La banda británica Tindersticks realizará tres conciertos el próximo mes de febrero, el día 8 en Barcelona (l'Auditori), el 9 en Madrid (Teatro Häagen Dazs) y el 10 en San Sebastián (Teatro Victoria Eugenia). Tindersticks aprovecharán estos shows para presentar en directo su último trabajo de estudio, The Hungry Saw, un álbum realizado por tres de los miembros originales, Stuart Staples, David Boulter y Neil Fraser, a quienes se les han unido Thomas Belhorn a la batería y Dan McKinna al bajo.
Hay muy pocos grupos que en los últimos quince o veinte años se hayan significado por poseer un sonido y una personalidad irremplazables. Pueden contarse con los dedos de una mano las bandas capaces de hipnotizar a una audiencia a base de arriesgar y mantener una forma de funcionar totalmente independiente. Y sólo hay un grupo cuya música tenga la profunda belleza y melancolía capaz de ilustrar esos momentos en que uno se enfrenta a sí mismo y a su propia soledad. Ese grupo se llama Tindersticks.
Su música, árida y doliente, suena desnuda y cruda a pesar de los ornamentos que, en forma de arreglos de cuerda y viento, salpica sus tristes y desoladoras canciones. La música de Tindersticks hiere, duele y sacude el alma. Sus canciones hablan de madrugadas pasadas en plena desesperanza, de amores perdidos, de melancolía eterna. La escucha de sus temas es una experiencia auditiva en toda regla, un auténtico terremoto emocional que repercute directamente en el corazón del oyente con sensibilidad. Estamos ante una obra (siete discos de estudio ya) de romanticismo decadente, un fondo musical apto para la decepción y el desengaño amoroso.

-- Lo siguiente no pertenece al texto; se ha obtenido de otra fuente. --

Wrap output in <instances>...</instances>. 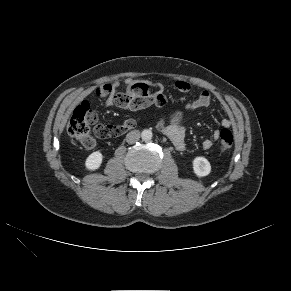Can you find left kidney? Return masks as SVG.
Masks as SVG:
<instances>
[{
  "label": "left kidney",
  "instance_id": "1",
  "mask_svg": "<svg viewBox=\"0 0 291 291\" xmlns=\"http://www.w3.org/2000/svg\"><path fill=\"white\" fill-rule=\"evenodd\" d=\"M193 171L198 177H204L210 174V162L204 157H196L193 160Z\"/></svg>",
  "mask_w": 291,
  "mask_h": 291
}]
</instances>
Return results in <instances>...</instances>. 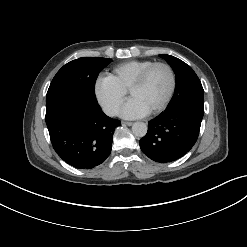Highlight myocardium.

Yo particularmente adoro este grupo, al que he tenido ocasión de ver en cinco ocasiones actuando en directo. Recuerdo especialmente la primera vez que los vi, en septiembre de 1995, recién publicado su segundo álbum, Tindersticks II. Recuerdo las cálidas luces del escueto escenario de la Plaça del Rei de Barcelona, unas luces que contribuían a rejuvenecer la imagen de su cantante Stuart Staples, que cuando canta produce la impresión de encarnar a un ser de mil años de edad, a un alma vapuleada por dramas, rupturas y adversidades sin cuento. Su música, interpretada sin concesiones ante las 2.000 personas que se agolpaban extasiadas en el improbable escenario de piedra gótica y luz crepuscular, sigue hiriendo y continúa resultando tan desoladora y tristemente humana en directo (o más) que en sus álbumes. Aquí no hay lujosos arreglos. No hay secciones de cuerda o metal ni voces femeninas que puedan paliar el desánimo existencial de unas canciones que arañan las fibras sensibles del oyente. Decadencia, bendita decadencia. Recuerdo el escalofrío que sentí aquella noche, una noche en la que el tiempo se detuvo por completo (¿en serio duró el concierto una hora y cuarto? ¿no fueron cinco minutos? ¿toda una vida?).
Algunos lo llamarán pop de cámara, y otros ni siquiera lo llamarán pop. No importa, pues estamos ante el sonido de una épica conmovedora y trágica. Ante el lamento del que pierde un amor que lo desborda, incapaz de retenerlo ni comprenderlo. Pocas veces como en este disco se ha conseguido ponerle música a los tenues latidos de un alma en ruinas. Si quieres asistir a un aquelarre emocional de dimensiones homéricas, no lo dudes: este es tu concierto.